Here is an interesting conversation between Julian Baggini, who writes splendid popular books on philosophy, and Lawrence Krauss, a scientist who recently wrote a book arguing that physics can explain why there is something rather than nothing. It’s a civil but short dialogue, with some well-expressed disagreements. An excerpt:
Baggini: But if we want to know why someone made a sacrifice for a person close to them, a purely neurological answer would not be a complete one. The full truth would require saying that there was a “why” at work, too: love. Love is indeed at root the product of the firings of neurons and release of hormones. How the biochemical and psychological points of view fit together is clearly puzzling, and, as your aside on free will suggests, our naive assumptions about human freedom are almost certainly false. But we have no reason to think that one day science will make it unnecessary for us to ask “why” questions about human action to which things such as love will be the answer. Or is that romantic tosh? Is there no reason why you’re bothering to have this conversation, that you are doing it simply because your brain works the way it does?
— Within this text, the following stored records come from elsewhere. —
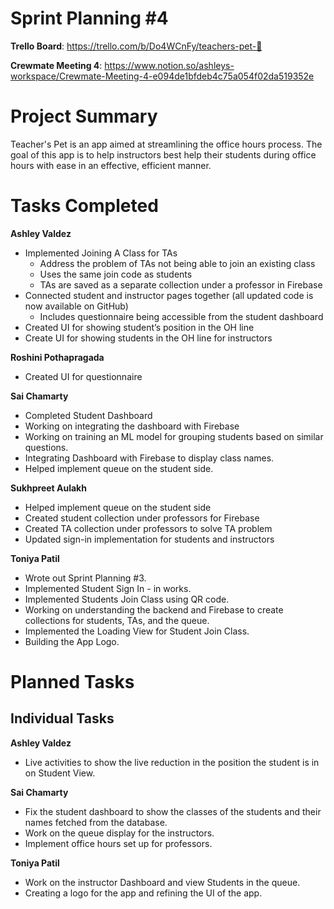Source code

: # Sprint Planning #4

**Trello Board**: https://trello.com/b/Do4WCnFy/teachers-pet-🐢

**Crewmate Meeting 4**: https://www.notion.so/ashleys-workspace/Crewmate-Meeting-4-e094de1bfdeb4c75a054f02da519352e

# Project Summary

Teacher's Pet is an app aimed at streamlining the office hours process. The goal of this app is to help instructors best help their students during office hours with ease in an effective, efficient manner. 

# Tasks Completed

**Ashley Valdez**
- Implemented Joining A Class for TAs
    - Address the problem of TAs not being able to join an existing class
    - Uses the same join code as students
    - TAs are saved as a separate collection under a professor in Firebase
- Connected student and instructor pages together (all updated code is now available on GitHub)
    - Includes questionnaire being accessible from the student dashboard
- Created UI for showing student’s position in the OH line
- Create UI for showing students in the OH line for instructors

**Roshini Pothapragada**
- Created UI for questionnaire

**Sai Chamarty**
- Completed Student Dashboard
- Working on integrating the dashboard with Firebase
- Working on training an ML model for grouping students based on similar questions.
- Integrating Dashboard with Firebase to display class names.
- Helped implement queue on the student side.

**Sukhpreet Aulakh**
- Helped implement queue on the student side
- Created student collection under professors for Firebase
- Created TA collection under professors to solve TA problem
- Updated sign-in implementation for students and instructors

**Toniya Patil**
- Wrote out Sprint Planning #3.
- Implemented Student Sign In - in works.
- Implemented Students Join Class using QR code.
- Working on understanding the backend and Firebase to create collections for students, TAs, and the queue.
- Implemented the Loading View for Student Join Class.
- Building the App Logo.

# Planned Tasks

## Individual Tasks
**Ashley Valdez**
- Live activities to show the live reduction in the position the student is in on Student View.

**Sai Chamarty**
- Fix the student dashboard to show the classes of the students and their names fetched from the database.
- Work on the queue display for the instructors.
- Implement office hours set up for professors.

**Toniya Patil**
- Work on the instructor Dashboard and view Students in the queue.
- Creating a logo for the app and refining the UI of the app.
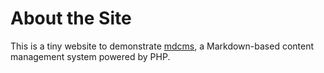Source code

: # About the Site

This is a tiny website to demonstrate [mdcms](https://github.com/cwchentw/mdcms), a Markdown-based content management system powered by PHP.
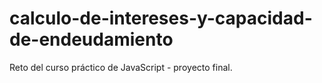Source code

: # calculo-de-intereses-y-capacidad-de-endeudamiento
Reto del curso práctico de JavaScript - proyecto final.

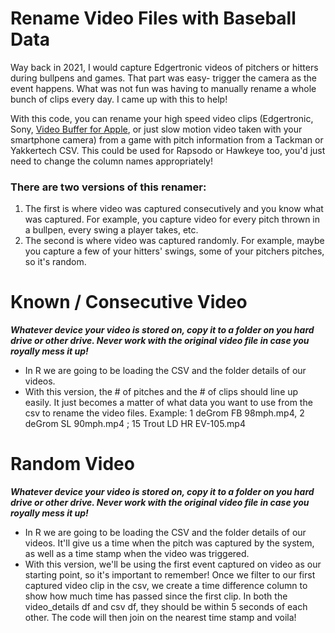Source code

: # Rename Video Files with Baseball Data
Way back in 2021, I would capture Edgertronic videos of pitchers or hitters during bullpens and games. That part was easy- trigger the camera as the event happens. What was not fun was having to manually rename a whole bunch of clips every day. I came up with this to help!

With this code, you can rename your high speed video clips (Edgertronic, Sony, [Video Buffer for Apple](https://apps.apple.com/us/app/video-buffer-clip-prerecorder/id1331747164), or just slow motion video taken with your smartphone camera) from a game with pitch information from a Tackman or Yakkertech CSV. This could be used for Rapsodo or Hawkeye too, you'd just need to change the column names appropriately! 
 
 ### There are two versions of this renamer: 
 1. The first is where video was captured consecutively and you know what was captured. For example, you capture video for every pitch thrown in a bullpen, every swing a player takes, etc.
 2. The second is where video was captured randomly. For example, maybe you capture a few of your hitters' swings, some of your pitchers pitches, so it's random.

# Known / Consecutive Video
**_Whatever device your video is stored on, copy it to a folder on you hard drive or other drive. Never work with the original video file in case you royally mess it up!_**
- In R we are going to be loading the CSV and the folder details of our videos. 
- With this version, the # of pitches and the # of clips should line up easily. It just becomes a matter of what data you want to use from the csv to rename the video files.
Example: 1 deGrom FB 98mph.mp4, 2 deGrom SL 90mph.mp4 ; 15 Trout LD HR EV-105.mp4

# Random Video
**_Whatever device your video is stored on, copy it to a folder on you hard drive or other drive. Never work with the original video file in case you royally mess it up!_**
- In R we are going to be loading the CSV and the folder details of our videos. It'll give us a time when the pitch was captured by the system, as well as a time stamp when the video was triggered.
- With this version, we'll be using the first event captured on video as our starting point, so it's important to remember! Once we filter to our first captured video clip in the csv, we create a time difference column to show how much time has passed since the first clip. In both the video_details df and csv df, they should be within 5 seconds of each other. The code will then join on the nearest time stamp and voila!
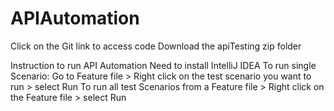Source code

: # APIAutomation
Click on the Git link to access code
Download the apiTesting zip folder

Instruction to run API Automation
Need to install IntelliJ IDEA
To run single Scenario: Go to Feature file > Right click on the test scenario you want to run > select Run
To run all test Scenarios from a Feature file > Right click on the Feature file > select Run
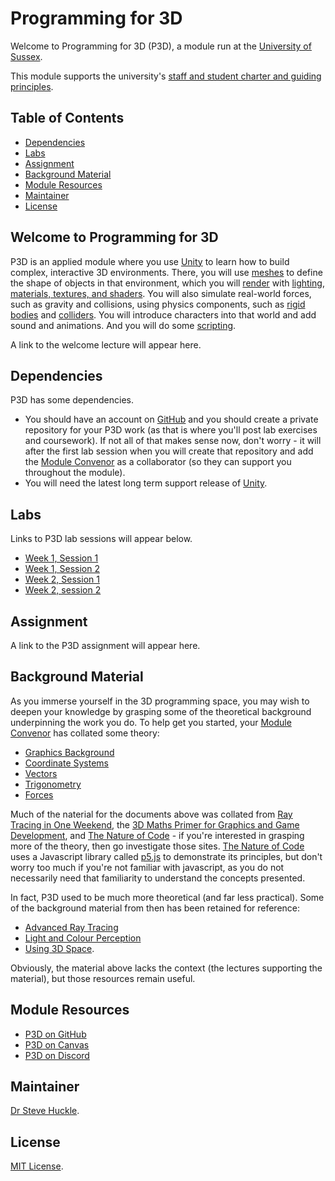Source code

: # Programming for 3D

Welcome to Programming for 3D (P3D), a module run at the [University of Sussex](https://www.sussex.ac.uk/).

This module supports the university's [staff and student charter and guiding principles](/docs/staffStudentCharter.pdf).

## Table of Contents

- [Dependencies](#dependencies)
- [Labs](#labs)
- [Assignment](#assignment)
- [Background Material](#background-material)
- [Module Resources](#module-resources)
- [Maintainer](#maintainer)
- [License](#license)

## Welcome to Programming for 3D

P3D is an applied module where you use [Unity](https://unity.com/) to learn how to build complex, interactive 3D environments. There, you will use [meshes](https://en.wikipedia.org/wiki/Polygon_mesh) to define the shape of objects in that environment, which you will [render](https://en.wikipedia.org/wiki/Rendering_(computer_graphics)) with [lighting](https://docs.unity3d.com/Manual/LightingOverview.html), [materials, textures, and shaders](https://docs.unity3d.com/530/Documentation/Manual/Shaders.html). You will also simulate real-world forces, such as gravity and collisions, using physics components, such as [rigid bodies](https://en.wikipedia.org/wiki/Rigid_body) and [colliders](https://docs.unity3d.com/Manual/CollidersOverview.html). You will introduce characters into that world and add sound and animations. And you will do some [scripting](https://docs.unity3d.com/Manual/ScriptingSection.html).

A link to the welcome lecture will appear here.

## Dependencies

P3D has some dependencies.

- You should have an account on [GitHub](https://github.com/) and you should create a private repository for your P3D work (as that is where you'll post lab exercises and coursework). If not all of that makes sense now, don't worry - it will after the first lab session when you will create that repository and add the [Module Convenor](#maintainer) as a collaborator (so they can support you throughout the module).
- You will need the latest long term support release of [Unity](https://unity3d.com/unity/qa/lts-releases).

## Labs

Links to P3D lab sessions will appear below.

- [Week 1, Session 1](./docs/labs/week1Session12024.md)
- [Week 1, Session 2](./docs/labs/week1Session22024.md)
- [Week 2, Session 1](./docs/labs/week2Session12024.md)
- [Week 2, session 2](./docs/labs/week2Session22024.md)

## Assignment

A link to the P3D assignment will appear here.

## Background Material

As you immerse yourself in the 3D programming space, you may wish to deepen your knowledge by grasping some of the theoretical background underpinning the work you do. To help get you started, your [Module Convenor](#maintainer) has collated some theory:

- [Graphics Background](./docs/graphicsBackground.md)
- [Coordinate Systems](./docs/coordinateSystems.md)
- [Vectors](./docs/vectors.md)
- [Trigonometry](./docs/trigonometry.md)
- [Forces](./docs/forces.md)

Much of the naterial for the documents above was collated from [Ray Tracing in One Weekend](https://raytracing.github.io/books/RayTracingInOneWeekend.html), the [3D Maths Primer for Graphics and Game Development](https://gamemath.com/), and [The Nature of Code](https://natureofcode.com/) - if you're interested in grasping more of the theory, then go investigate those sites. [The Nature of Code](https://natureofcode.com/) uses a Javascript library called [p5.js](https://p5js.org/) to demonstrate its principles, but don't worry too much if you're not familiar with javascript, as you do not necessarily need that familiarity to understand the concepts presented.

In fact, P3D used to be much more theoretical (and far less practical). Some of the background material from then has been retained for reference:

- [Advanced Ray Tracing](./docs/priorCourse/advancedRayTracing.pdf)
- [Light and Colour Perception](./docs/priorCourse/lightAndColourPerception.pdf)
- [Using 3D Space](./docs/priorCourse/using3DSpace.pdf).

Obviously, the material above lacks the context (the lectures supporting the material), but those resources remain useful.

## Module Resources

- [P3D on GitHub](https://github.com/glowkeeper/P3D)
- [P3D on Canvas](https://canvas.sussex.ac.uk/courses/23340)
- [P3D on Discord](https://discord.com/invite/PutHQRGkPA)

## Maintainer

[Dr Steve Huckle](https://glowkeeper.github.io/).

## License

[MIT License](LICENSE).
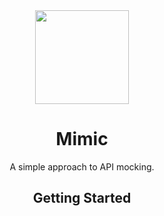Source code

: <div align="center">
<img width="150" src="https://github.com/thespragg/Mimic/assets/11881500/0710a707-d946-4922-9877-a48104f9e989"/>
 <h1>Mimic</h1> 
<div align="center"><font size="">A simple approach to API mocking.</font></div>

## Getting Started

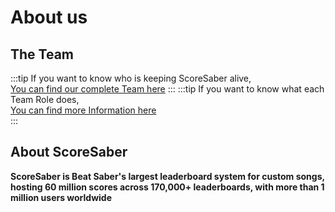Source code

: # About us

## The Team

:::tip If you want to know who is keeping ScoreSaber alive,  
[You can find our complete Team here](https://scoresaber.com/team)
:::
:::tip If you want to know what each Team Role does,  
[You can find more Information here](./ranking/scoresaber-team-information.md)  
:::

## About ScoreSaber

**ScoreSaber is Beat Saber's largest leaderboard system for custom songs, hosting 60 million scores across 170,000+ leaderboards, with more than 1 million users worldwide**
Krauss: Well, I am certainly enjoying the conversation, which is apparently “why” I am doing it. However, I know that my enjoyment derives from hard-wired processes that make it enjoyable for humans to tangle linguistically and philosophically. I guess I would have to turn your question around and ask why (if you will excuse the “why” question!) you think that things such as love will never be reducible to the firing of neurons and biochemical reactions? For that not to be the case, there would have to be something beyond the purely “physical” that governs our consciousness. I guess I see nothing that suggests this is the case. Certainly, we already understand many aspects of sacrifice in terms of evolutionary biology. Sacrifice is, in many cases, good for survival of a group or kin. It makes evolutionary sense for some people, in this case to act altruistically, if propagation of genes is driving action in a basic sense. It is not a large leap of the imagination to expect that we will one day be able to break down those social actions, studied on a macro scale, to biological reactions at a micro scale.